« C’était une blague, et je dois l’améliorer »


Roger Federer, 20 fois champion du Major, a dû manquer toute la saison 2020 après l’Open d’Australie, souffrant d’une grave blessure au genou et subissant deux interventions chirurgicales en février et mai. Après 13 longs mois, le Suisse a de nouveau frappé le court en mars dernier à Doha, battant Daniel Evans en trois sets serrés avant de perdre une balle de match contre Nikoloz Basilashvili en quarts.

Prenant plus de temps hors du terrain, Federer a signé pour jouer à domicile à Genève en mai et a subi une défaite 6-4, 4-6, 6-4 contre Pablo Andujar malgré un effort solide et une avance dans le décideur.
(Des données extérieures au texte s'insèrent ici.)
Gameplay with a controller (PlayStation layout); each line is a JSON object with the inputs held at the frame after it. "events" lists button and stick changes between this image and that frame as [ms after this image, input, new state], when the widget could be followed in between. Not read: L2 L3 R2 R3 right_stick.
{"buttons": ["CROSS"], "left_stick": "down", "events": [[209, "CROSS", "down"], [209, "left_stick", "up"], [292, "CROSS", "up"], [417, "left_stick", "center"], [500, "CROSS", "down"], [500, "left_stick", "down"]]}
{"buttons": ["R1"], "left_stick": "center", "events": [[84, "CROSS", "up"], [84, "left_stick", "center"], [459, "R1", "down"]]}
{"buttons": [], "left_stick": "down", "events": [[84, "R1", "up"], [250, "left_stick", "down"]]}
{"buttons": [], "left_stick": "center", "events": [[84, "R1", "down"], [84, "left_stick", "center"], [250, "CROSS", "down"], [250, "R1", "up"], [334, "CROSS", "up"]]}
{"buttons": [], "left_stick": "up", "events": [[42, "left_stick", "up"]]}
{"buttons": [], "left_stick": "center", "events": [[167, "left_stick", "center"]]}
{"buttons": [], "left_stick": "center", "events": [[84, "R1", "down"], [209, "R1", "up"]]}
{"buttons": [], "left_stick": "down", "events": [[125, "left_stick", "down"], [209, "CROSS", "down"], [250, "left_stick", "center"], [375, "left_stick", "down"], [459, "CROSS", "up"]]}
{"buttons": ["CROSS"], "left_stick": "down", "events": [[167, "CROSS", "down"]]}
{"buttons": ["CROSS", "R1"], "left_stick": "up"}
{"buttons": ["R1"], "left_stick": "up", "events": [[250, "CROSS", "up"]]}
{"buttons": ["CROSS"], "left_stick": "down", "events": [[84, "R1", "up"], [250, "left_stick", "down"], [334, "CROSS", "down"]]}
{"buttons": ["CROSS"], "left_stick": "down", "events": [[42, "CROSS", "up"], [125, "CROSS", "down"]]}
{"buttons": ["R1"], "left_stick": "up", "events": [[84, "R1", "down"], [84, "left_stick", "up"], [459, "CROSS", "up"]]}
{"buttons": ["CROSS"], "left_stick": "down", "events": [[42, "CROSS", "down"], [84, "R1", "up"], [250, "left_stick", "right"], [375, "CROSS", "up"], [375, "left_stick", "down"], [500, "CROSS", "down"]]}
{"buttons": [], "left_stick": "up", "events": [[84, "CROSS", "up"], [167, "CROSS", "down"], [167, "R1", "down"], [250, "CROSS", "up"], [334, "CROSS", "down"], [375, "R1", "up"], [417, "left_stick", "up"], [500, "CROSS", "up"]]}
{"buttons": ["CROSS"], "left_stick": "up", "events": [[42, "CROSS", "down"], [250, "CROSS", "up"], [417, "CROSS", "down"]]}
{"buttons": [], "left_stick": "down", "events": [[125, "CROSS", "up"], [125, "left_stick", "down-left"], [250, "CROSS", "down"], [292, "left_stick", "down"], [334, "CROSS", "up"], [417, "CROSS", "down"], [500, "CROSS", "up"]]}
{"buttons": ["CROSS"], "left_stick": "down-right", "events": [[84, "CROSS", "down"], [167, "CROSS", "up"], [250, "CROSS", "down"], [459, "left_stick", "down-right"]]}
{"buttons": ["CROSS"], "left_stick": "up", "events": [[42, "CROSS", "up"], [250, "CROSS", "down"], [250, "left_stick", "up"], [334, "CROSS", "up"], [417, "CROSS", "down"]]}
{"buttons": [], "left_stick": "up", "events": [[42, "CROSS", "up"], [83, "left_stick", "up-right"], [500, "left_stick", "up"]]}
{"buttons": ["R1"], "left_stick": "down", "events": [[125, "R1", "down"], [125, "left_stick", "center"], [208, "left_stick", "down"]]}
Federer s’est cassé à 4-5 dans le premier set et a augmenté son niveau dans le deuxième, perdant cinq points derrière le tir initial et saisissant une pause à 1-1 pour forger l’avantage.

Bien servi dans le reste du set, Federer l’a clôturé dans le dixième match et a pris de l’élan devant le décideur, où il a pris l’avantage 4-2.

Roger Federer a opéré des changements avant Roland Garros par rapport à Genève.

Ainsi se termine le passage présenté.